Academic background
- Education: Yale University (BA) University of California, Santa Cruz (PhD)
- Thesis: The syntax of silence (1999)

Academic work
- Discipline: Linguistics

= Jason Merchant =

Linguist and academic administrator

Jason Merchant is the Lorna Puttkammer Straus Distinguished Service Professor of Linguistics and Vice Provost for Academic Affairs at the University of Chicago, as well as Faculty Director of UChicagoGRAD, where he is the University's functional equivalent to a dean of a graduate school. His portfolio includes overseeing the University's commitment to the principled institutional neutrality articulated in the Kalven Report.

== Education and career ==
Merchant earned his PhD in linguistics at the University of California, Santa Cruz in 1999, and his BA summa cum laude in linguistics (with distinction in the major) at Yale University in 1991, where he was elected to Phi Beta Kappa as a junior and served as undergraduate vice president. He held postdoctoral fellowships at Northwestern University and the University of Groningen, prior to joining the University of Chicago in 2001. Merchant became Vice Provost in 2018, having previously served as chair of the linguistics department, chair of the department of Slavic languages and literatures, and as deputy dean of the humanities.

As vice provost, he oversees all academic appointments at the University of Chicago, and is responsible for academic affairs, where he reviews all academic hires, promotions, tenure cases, and retentions, and is also responsible for academic governance, serving as the vice provost for the Council of the Senate. His work has included adjudicating claims of academic misconduct and fraud; he was instrumental in granting a PhD to a chemistry student 48 years after her department failed to support her when her advisor died.

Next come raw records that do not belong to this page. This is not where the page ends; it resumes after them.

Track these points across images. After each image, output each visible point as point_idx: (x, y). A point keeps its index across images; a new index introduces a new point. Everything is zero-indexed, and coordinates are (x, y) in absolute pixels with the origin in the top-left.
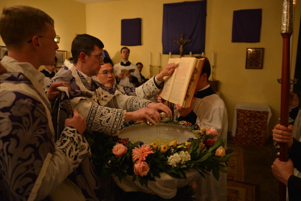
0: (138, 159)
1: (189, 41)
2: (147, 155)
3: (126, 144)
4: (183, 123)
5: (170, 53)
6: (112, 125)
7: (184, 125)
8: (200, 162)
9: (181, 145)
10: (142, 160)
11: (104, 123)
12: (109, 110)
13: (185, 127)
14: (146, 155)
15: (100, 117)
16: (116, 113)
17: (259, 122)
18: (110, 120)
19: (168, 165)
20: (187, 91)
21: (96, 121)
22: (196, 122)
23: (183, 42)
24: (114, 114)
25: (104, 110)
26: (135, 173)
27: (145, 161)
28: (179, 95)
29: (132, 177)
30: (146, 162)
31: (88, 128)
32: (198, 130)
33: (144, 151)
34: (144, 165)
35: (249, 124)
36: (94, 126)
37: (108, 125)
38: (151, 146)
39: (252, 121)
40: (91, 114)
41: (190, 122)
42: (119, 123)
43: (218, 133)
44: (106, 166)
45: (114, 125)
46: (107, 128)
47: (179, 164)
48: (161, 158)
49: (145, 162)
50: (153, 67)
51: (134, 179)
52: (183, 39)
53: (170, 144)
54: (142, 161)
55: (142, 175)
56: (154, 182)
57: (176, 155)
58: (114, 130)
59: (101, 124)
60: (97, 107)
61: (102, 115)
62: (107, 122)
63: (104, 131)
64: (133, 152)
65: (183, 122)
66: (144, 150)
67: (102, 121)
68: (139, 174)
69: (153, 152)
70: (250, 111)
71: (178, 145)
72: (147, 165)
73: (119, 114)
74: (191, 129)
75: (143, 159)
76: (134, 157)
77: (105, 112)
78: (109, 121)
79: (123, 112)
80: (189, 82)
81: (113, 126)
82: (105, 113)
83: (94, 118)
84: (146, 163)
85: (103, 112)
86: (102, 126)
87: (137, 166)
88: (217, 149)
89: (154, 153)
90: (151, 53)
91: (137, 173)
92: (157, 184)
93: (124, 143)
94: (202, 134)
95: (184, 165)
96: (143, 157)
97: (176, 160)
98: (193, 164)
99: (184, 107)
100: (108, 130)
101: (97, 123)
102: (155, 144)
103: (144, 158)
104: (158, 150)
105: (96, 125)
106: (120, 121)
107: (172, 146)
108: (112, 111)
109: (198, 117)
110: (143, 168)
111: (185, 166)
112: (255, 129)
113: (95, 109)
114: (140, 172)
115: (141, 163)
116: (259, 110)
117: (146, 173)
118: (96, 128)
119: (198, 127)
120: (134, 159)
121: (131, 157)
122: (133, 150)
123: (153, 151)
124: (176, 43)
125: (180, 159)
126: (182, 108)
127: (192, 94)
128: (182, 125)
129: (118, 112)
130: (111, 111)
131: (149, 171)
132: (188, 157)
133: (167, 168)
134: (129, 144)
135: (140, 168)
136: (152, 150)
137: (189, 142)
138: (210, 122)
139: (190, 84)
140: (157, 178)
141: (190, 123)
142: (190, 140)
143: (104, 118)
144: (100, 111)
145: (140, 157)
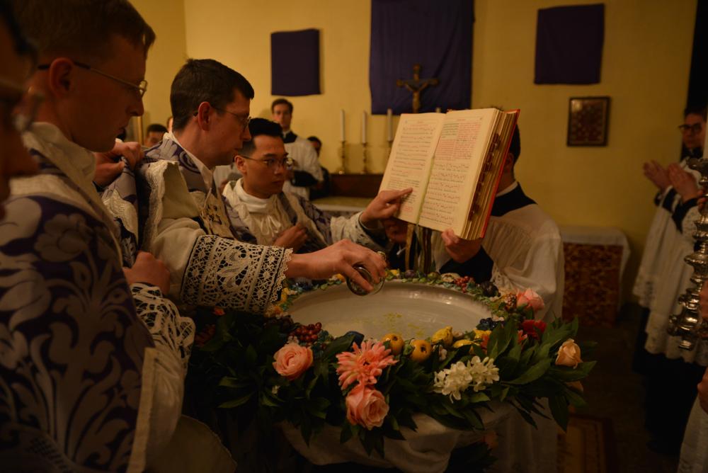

He also serves on the University's Scholars at Risk committee, which has brought scholars out of war zones to work at the University of Chicago.

Merchant has served on the board of the University of Chicago Graham School, the College Council, and as the faculty president of the University of Chicago's chapter of Phi Beta Kappa. He created a new undergraduate Core course sequence for the University's Core curriculum, Language and the Human, and chaired the sequence from 2007-2008 and 2010-2013.

Merchant is a member of the Linguistic Society of America, where he has served as chair of the Nominating Committee, and as chair of the Leonard Bloomfield Award committee.

==Awards and fellowships==
Merchant has been a Fulbright fellow at Utrecht University, a Deutscher Akademischer Austauschdienst (DAAD) fellow at the University of Tübingen, and an Onassis Fellow at the University of Thessaloniki. In 2012, he was awarded the Llewellyn John and Harriet Manchester Quantrell Award for Excellence in Undergraduate Teaching and in 2019 the Distinguished Graduate Student Alumni Award from the University of California, Santa Cruz.

== Research ==

Merchant is a linguist who has worked on the syntax and semantics of ellipsis, grammatical systems of case and agreement in a variety of languages, lexical selection, allomorphy, bilingual grammars, and on historical semantics and legal interpretation; his primary languages of investigation are the Germanic languages, Romance, Slavic, and Greek.

His most cited work is The Syntax of Silence, which analyzes the intersection of unbounded grammatical (A') dependencies and ellipsis in sluicing. The book has been called “a major contribution to our understanding of ellipsis” and “the most important work on the sluicing ellipsis construction since Ross's seminal 1969 article.”

Merchant is among the 30 most cited syntacticians in the world.

== Selected publications ==

- The syntax of silence: Sluicing, islands, and the theory of ellipsis. Oxford University Press, 2001.
- Sluicing: Cross-linguistic explorations. (ed. with Andrew Simpson). Oxford University Press, 2010.
- Voice and ellipsis. Linguistic Inquiry 44.1, 77-108 (2013).
- How much context is enough? Two cases of span-conditioned stem allomorphy. Linguistic Inquiry 46.2, 273-303 (2015).
- Roots don’t select, categorial heads do: Lexical-selection of PPs may vary by category. The Linguistic Review 36.3, 325-341 (2019).